Met zoveel onheil op de loer is het maar goed dat er een geluksduivel over de ingewanden van de berg waakt, El Tío. We zoeken rond lunchtijd zijn tempeltje op, waar de rode Tío, die met zijn Cervantes-baard en fors geschapen tampeloeres een macho Spaanse conquistador moet voorstellen, te vriend wordt gehouden. We bestrooien hem met cocabladeren, sprenkelen alcohol over zijn voeten en steken een sigaret in zijn mond.

Twee kompels schuiven aan voor de lunch: een handje cocabladeren tegen de honger, dorst en vermoeidheid. Verder dan dat en de alcohol strekken de dagelijkse arbeidsvitaminen niet, zeggen ze. Het is moeilijk te geloven. Terwijl ook mijn wang vrolijk bol staat van de sappige groene blaadjes, hadden ze me zonder broodpakketje allang kunnen wegdragen na de inspanningen van vanochtend.
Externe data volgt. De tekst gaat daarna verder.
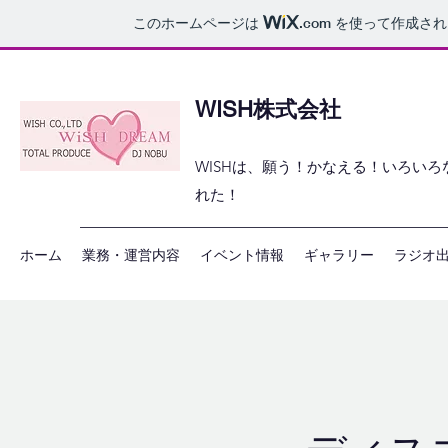
このホームページは
.com
を使って作成され
WISH株式会社
​WISHは、願う！かなえる！いろ
れた！
ホーム
業務・運営内容
イベント情報
ギャラリー
ラジオ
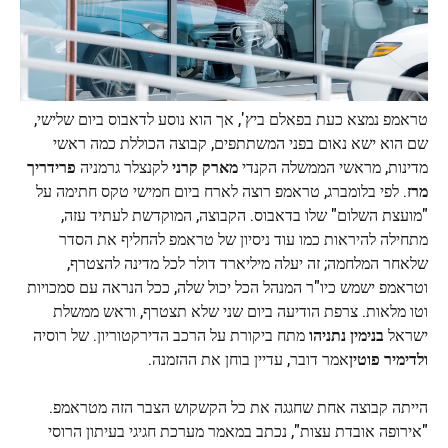
טראמפ נמצא כעת בפאלם ביץ', אך הוא נוסע לדאבוס ביום שלישי,
שם הוא ישא נאום בפני המשתתפים, קבוצה הכוללת כמה ראשי
מדינות, מראשי הממשלה הקנדי
מארק קרני
לקנצלר גרמניה
פרידריך
מרז
. לפי בלומברג, טראמפ רוצה לארח ביום חמישי טקס חתימה על
"מועצת השלום" שלו בדאבוס. הקבוצה, המוקדשת לעתיד עזה,
מתחילה להיראות כמו עוד ניסיון של טראמפ להחליף את הסדר
שלאחר המלחמה; זה יעלה מיליארד דולר לכל מדינה להצטרף,
וטראמפ ישמש כיו"ר המנהל הכל יכול שלה, ככל הנראה עם סמכויות
וטו מלאות. צרפת הודיעה ביום שני שלא תצטרף, וראש ממשלת
ישראל
בנימין נתניהו
מתח ביקורת על הרכב הדירקטוריון. של רוסיה
ולדימיר פוטין
אמר דובר, עדיין בוחן את ההזמנה.
הייתה קבוצה אחת שחגגה את כל הקשקוש הצבר הזה מטראמפ.
"אירופה אובדת עצות", נכתב במאמר מערכת חגיגי בעיתון הרוסי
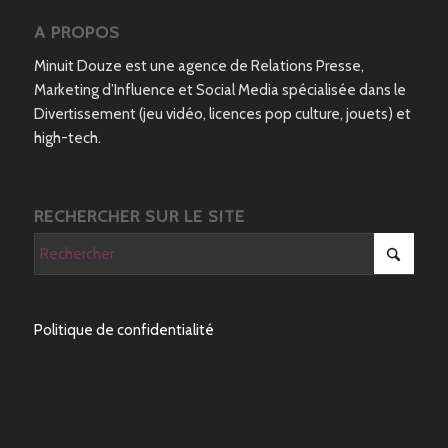
A PROPOS
Minuit Douze est une agence de Relations Presse,
Marketing d’Influence et Social Media spécialisée dans le
Divertissement (jeu vidéo, licences pop culture, jouets) et
high-tech.
RECHERCHER SUR LE SITE
Politique de confidentialité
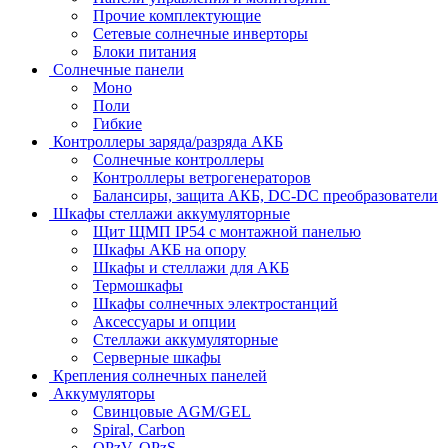
Прочие комплектующие
Сетевые солнечные инверторы
Блоки питания
Солнечные панели
Моно
Поли
Гибкие
Контроллеры заряда/разряда АКБ
Солнечные контроллеры
Контроллеры ветрогенераторов
Балансиры, защита АКБ, DC-DC преобразователи
Шкафы стеллажи аккумуляторные
Щит ЩМП IP54 с монтажной панелью
Шкафы АКБ на опору
Шкафы и стеллажи для АКБ
Термошкафы
Шкафы солнечных электростанций
Аксессуары и опции
Стеллажи аккумуляторные
Серверные шкафы
Крепления солнечных панелей
Аккумуляторы
Свинцовые AGM/GEL
Spiral, Carbon
OPzV, OPzS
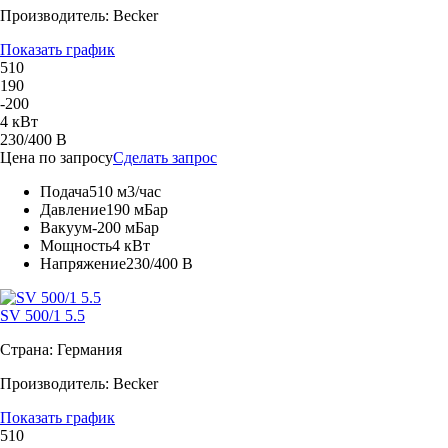
Производитель: Becker
Показать график
510
190
-200
4 кВт
230/400 В
Цена по запросу
Сделать запрос
Подача
510 м3/час
Давление
190 мБар
Вакуум
-200 мБар
Мощность
4 кВт
Напряжение
230/400 В
SV 500/1 5.5
Страна: Германия
Производитель: Becker
Показать график
510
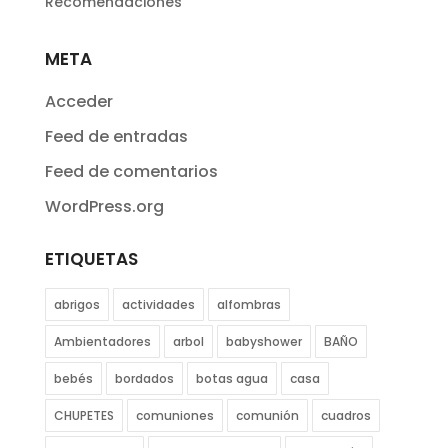
Recomendaciones
META
Acceder
Feed de entradas
Feed de comentarios
WordPress.org
ETIQUETAS
abrigos
actividades
alfombras
Ambientadores
arbol
babyshower
BAÑO
bebés
bordados
botas agua
casa
CHUPETES
comuniones
comunión
cuadros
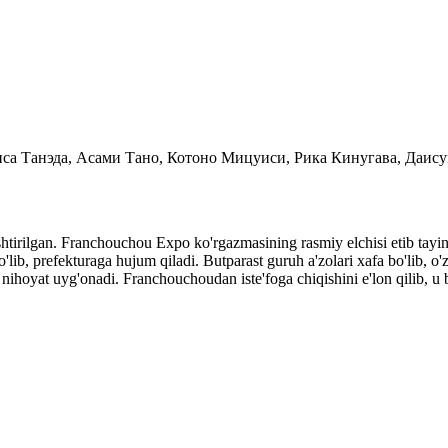
иса Танэда, Асами Тано, Котоно Мицуиси, Рика Кинугава, Даис
shtirilgan. Franchouchou Expo ko'rgazmasining rasmiy elchisi etib tayi
 prefekturaga hujum qiladi. Butparast guruh a'zolari xafa bo'lib, o'zl
nihoyat uyg'onadi. Franchouchoudan iste'foga chiqishini e'lon qilib, u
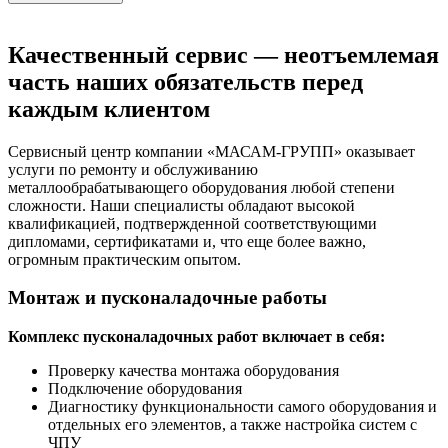
Качественный сервис — неотъемлемая
часть наших обязательств перед
каждым клиентом
Сервисный центр компании «МАСАМ-ГРУПП» оказывает
услуги по ремонту и обслуживанию
металлообрабатывающего оборудования любой степени
сложности. Наши специалисты обладают высокой
квалификацией, подтвержденной соответствующими
дипломами, сертификатами и, что еще более важно,
огромным практическим опытом.
Монтаж и пусконаладочные работы
Комплекс пусконаладочных работ включает в себя:
Проверку качества монтажа оборудования
Подключение оборудования
Диагностику функциональности самого оборудования и
отдельных его элементов, а также настройка систем с
ЧПУ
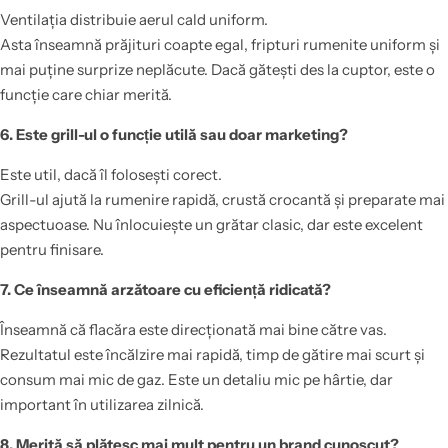
Ventilația distribuie aerul cald uniform.
Asta înseamnă prăjituri coapte egal, fripturi rumenite uniform și
mai puține surprize neplăcute. Dacă gătești des la cuptor, este o
funcție care chiar merită.
6. Este grill-ul o funcție utilă sau doar marketing?
Este util, dacă îl folosești corect.
Grill-ul ajută la rumenire rapidă, crustă crocantă și preparate mai
aspectuoase. Nu înlocuiește un grătar clasic, dar este excelent
pentru finisare.
7. Ce înseamnă arzătoare cu eficiență ridicată?
Înseamnă că flacăra este direcționată mai bine către vas.
Rezultatul este încălzire mai rapidă, timp de gătire mai scurt și
consum mai mic de gaz. Este un detaliu mic pe hârtie, dar
important în utilizarea zilnică.
8. Merită să plătesc mai mult pentru un brand cunoscut?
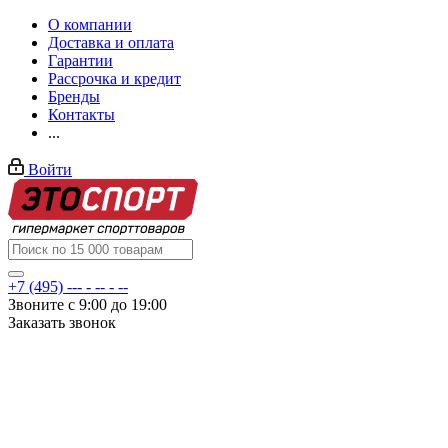
О компании
Доставка и оплата
Гарантии
Рассрочка и кредит
Бренды
Контакты
...
Войти
+7 (495) --- - -- - --
Звоните с 9:00 до 19:00
Заказать звонок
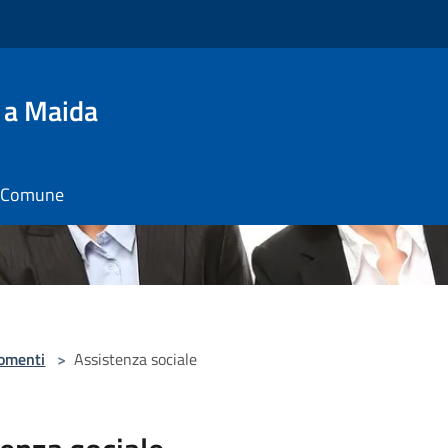
 a Maida
il Comune
omenti
>
Assistenza sociale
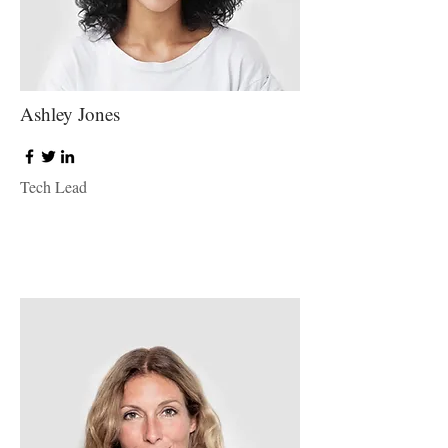
Ashley Jones
Tech Lead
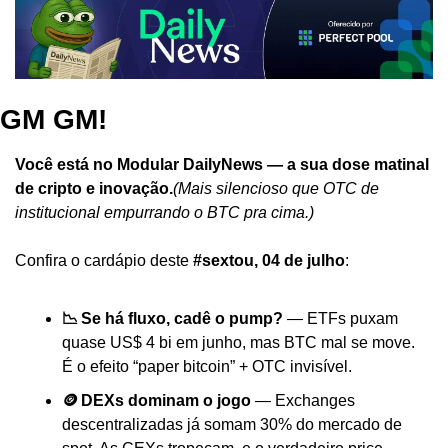
GM GM!
Você está no Modular DailyNews — a sua dose matinal 
de cripto e inovação.
(Mais silencioso que OTC de 
institucional empurrando o BTC pra cima.)
Confira o cardápio deste 
#sextou, 04 de julho
:
📉 Se há fluxo, cadê o pump?
 — ETFs puxam 
quase US$ 4 bi em junho, mas BTC mal se move. 
É o efeito “paper bitcoin” + OTC invisível.
🪙 DEXs dominam o jogo
 — Exchanges 
descentralizadas já somam 30% do mercado de 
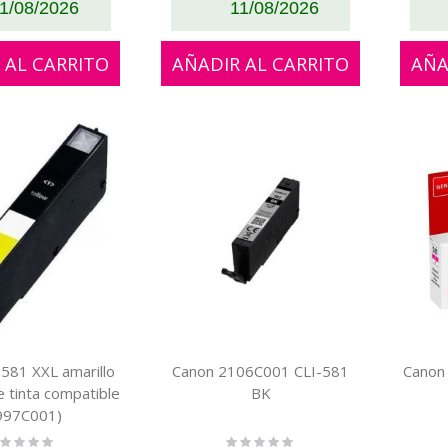
1/08/2026
11/08/2026
 AL CARRITO
AÑADIR AL CARRITO
AÑA
581 XXL amarillo
Canon 2106C001 CLI-581
Canon
 tinta compatible
BK
997C001)
ting:
Rating:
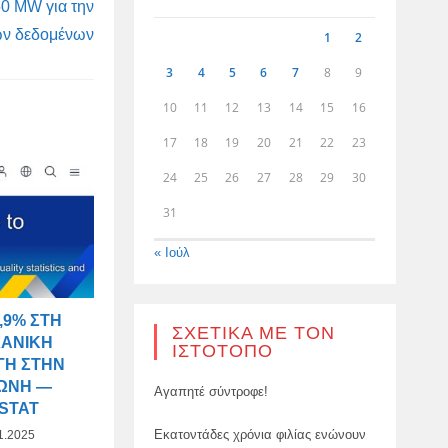
50 MW για την
ων δεδομένων
1
2
3
4
5
6
7
8
9
10
11
12
13
14
15
16
17
18
19
20
21
22
23
24
25
26
27
28
29
30
31
« Ιούλ
,9% ΣΤΗ
ΣΧΕΤΙΚΆ ΜΕ ΤΟΝ
ΧΑΝΙΚΉ
ΙΣΤΌΤΟΠΟ
ΓΉ ΣΤΗΝ
ΏΝΗ —
Αγαπητέ σύντροφε!
STAT
Εκατοντάδες χρόνια φιλίας ενώνουν
1.2025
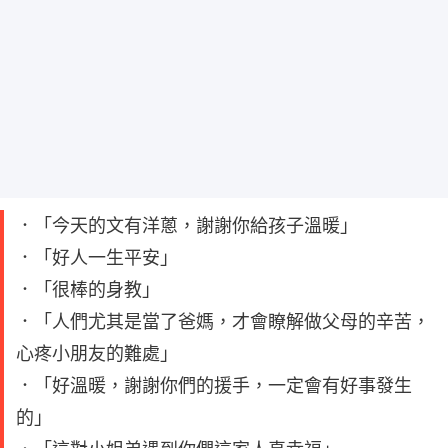
．「今天的文有洋蔥，謝謝你給孩子溫暖」
．「好人一生平安」
．「很棒的身教」
．「人們尤其是當了爸媽，才會瞭解做父母的辛苦，
心疼小朋友的難處」
．「好溫暖，謝謝你們的援手，一定會有好事發生
的」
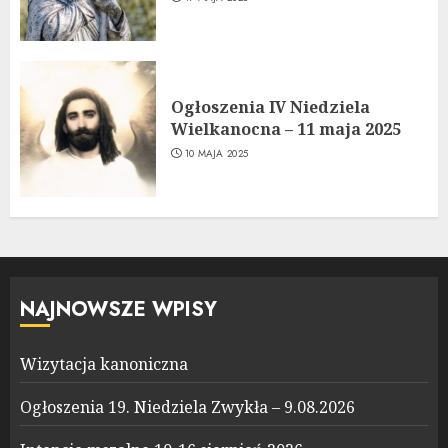
Ogłoszenia IV Niedziela
Wielkanocna – 11 maja 2025
10 MAJA 2025
NAJNOWSZE WPISY
Wizytacja kanoniczna
Ogłoszenia 19. Niedziela Zwykła – 9.08.2026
We zakken verder naar de 5e etage en begeven ons in een lorrietunnel dat door indianen met de hand is uitgebikt. Met een laatste krachtinspanning kruipen we richting een lichtbundel. Buiten! Dit is onze wereld niet. Maar we hadden het voor geen goud willen missen.
----------------------------------------------------------------------------------

Andere trekpleisters op de Boliviaanse hooglanden.

Sucre

De charmante Boliviaanse hoofdstad zou niet misstaan in het Spaanse Andalusië. Het smetteloos witte koloniale centrum is Unesco-werelderfgoed en heeft fijne slentermarkten. Sucre ligt ruim een kilometer lager dan Potosí, wat het klimaat stukken aangenamer maakt.

Eettips: lunch onder het hoogtezonnetje op het pleintje naast het Recoleta-klooster, met uitzicht over de stad en lekkere Latijnse muziek. Probeer ’s avonds in restaurant La Fontana een ‘Picante de Pollo’ (pikante kip) met rijke aardappelvarianten van de Andes.

Wie het echt niet meer weet, haalt Hollands bier, kroketten en raad in het Nederlandse Joy Ride Café, vlakbij het centrale Plaza 25 de Mayo.
-----------------------------------------------------------------------------------

De zoutvlakte van Uyuni

Overweldigende stilte op een wit tapijt zo groot als Gelderland, Noord-Brabant en Limburg samen. De leegte wordt slechts onderbroken door huizenhoge oercactussen en een hotel uit zoutsteen (wie het niet gelooft, mag het bed en de bar aflikken). De vlakte is één grote speeltuin voor fotografen, dankzij de scherpe kleurcontrasten en het bedrieglijke gebrek aan diepte. Wees voorbereid: de zon is ongemeen fel en het verschil tussen dag- en nachttemperatuur is verraderlijk, groter nog dan elders in het Boliviaanse hoogland.
-------------------------------------------------------------------------------

La Paz

Bruisende stad, tot diep in de doordeweekse nacht aan toe. Spectaculair gelegen in een kloof omringd door besneeuwde Andesreuzen. Maar de grote trekpleisters liggen buiten de stad.

Op een uur rijden begint het Titicacameer. Wie niet doorreist naar Copacabana voor de overtocht naar het heilige Zonne-eiland van de inca’s, krijgt in het plaatsje Huatajata een solide voorproefje van de schoonheden van dit hoogste bevaarbare meer ter wereld. Proef de meesterlijke Titicaca-forel (lichtgezouten) en huur een bootje om kennis te maken met inheemse bewoners op het Suriqui-eiland.

Tevens geschikt voor een dagtocht vanuit La Paz zijn de ruïnes van Tiwanaku, een hoogontwikkelde pre-Inca stad.
-----------------------------------------------------------------------------------

Reiswijzer

Om hoogteziekte te voorkomen is het beter de reis niet in La Paz (3600m) te beginnen. Vlieg op Sucre (2900m) of op Santa Cruz (400m) en reis per bus verder naar Potosí, Uyuni en La Paz. Regionaal busvervoer is goed geregeld en – zoals alles in Bolivia – spotgoedkoop. Wie graag ’s nachts reist, doet er goed aan de bedbus (‘bus cama’) te pakken, want de stoelen zijn bemeten op Boliviaanse benen.